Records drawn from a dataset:
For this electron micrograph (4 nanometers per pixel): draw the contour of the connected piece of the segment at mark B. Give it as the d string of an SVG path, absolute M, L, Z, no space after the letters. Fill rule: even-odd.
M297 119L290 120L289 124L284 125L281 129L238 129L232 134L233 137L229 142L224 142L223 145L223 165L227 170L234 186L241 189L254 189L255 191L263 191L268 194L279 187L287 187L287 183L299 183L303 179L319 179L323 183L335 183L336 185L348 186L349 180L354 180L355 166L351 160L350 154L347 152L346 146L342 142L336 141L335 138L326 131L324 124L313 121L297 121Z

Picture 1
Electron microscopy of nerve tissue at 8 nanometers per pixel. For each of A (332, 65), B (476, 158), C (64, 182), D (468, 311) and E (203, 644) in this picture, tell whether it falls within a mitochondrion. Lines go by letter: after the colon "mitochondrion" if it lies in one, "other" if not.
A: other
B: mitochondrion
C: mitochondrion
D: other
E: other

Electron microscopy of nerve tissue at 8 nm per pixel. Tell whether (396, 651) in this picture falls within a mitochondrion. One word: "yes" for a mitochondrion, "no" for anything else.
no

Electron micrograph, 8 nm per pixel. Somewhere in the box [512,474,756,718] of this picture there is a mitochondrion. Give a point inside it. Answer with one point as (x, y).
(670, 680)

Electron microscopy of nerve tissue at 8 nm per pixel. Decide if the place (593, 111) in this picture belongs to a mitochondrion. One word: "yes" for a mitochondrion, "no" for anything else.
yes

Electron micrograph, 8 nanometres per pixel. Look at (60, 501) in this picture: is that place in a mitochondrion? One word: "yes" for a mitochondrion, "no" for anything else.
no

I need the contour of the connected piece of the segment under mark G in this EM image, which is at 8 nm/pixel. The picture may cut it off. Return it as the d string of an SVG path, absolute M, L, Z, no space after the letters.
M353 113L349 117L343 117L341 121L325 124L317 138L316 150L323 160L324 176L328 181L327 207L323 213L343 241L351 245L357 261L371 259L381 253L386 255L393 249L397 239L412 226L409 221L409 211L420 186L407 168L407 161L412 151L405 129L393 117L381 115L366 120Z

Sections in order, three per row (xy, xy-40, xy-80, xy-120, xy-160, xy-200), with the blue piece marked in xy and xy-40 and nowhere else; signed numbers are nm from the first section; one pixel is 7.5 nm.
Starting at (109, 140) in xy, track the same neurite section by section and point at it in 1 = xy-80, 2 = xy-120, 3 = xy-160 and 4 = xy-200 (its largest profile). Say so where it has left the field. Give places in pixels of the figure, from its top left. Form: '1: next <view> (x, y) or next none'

### TASK DESCRIPTION
With the first line being the one containing "Electron micrograph, 8 nanometres" and the last line the one containing "Sections in order, three", transcribe exactly the lines above that fall in that range.

### REPLY TO THE EXERCISE
Electron micrograph, 8 nanometres per pixel. Look at (60, 501) in this picture: is that place in a mitochondrion? One word: "yes" for a mitochondrion, "no" for anything else.
no

I need the contour of the connected piece of the segment under mark G in this EM image, which is at 8 nm/pixel. The picture may cut it off. Return it as the d string of an SVG path, absolute M, L, Z, no space after the letters.
M353 113L349 117L343 117L341 121L325 124L317 138L316 150L323 160L324 176L328 181L327 207L323 213L343 241L351 245L357 261L371 259L381 253L386 255L393 249L397 239L412 226L409 221L409 211L420 186L407 168L407 161L412 151L405 129L393 117L381 115L366 120Z

Sections in order, three per row (xy, xy-40, xy-80, xy-120, xy-160, xy-200), with the blue piece marked in xy and xy-40 and nowhere else; signed numbers are nm from the first section; one pixel is 7.5 nm.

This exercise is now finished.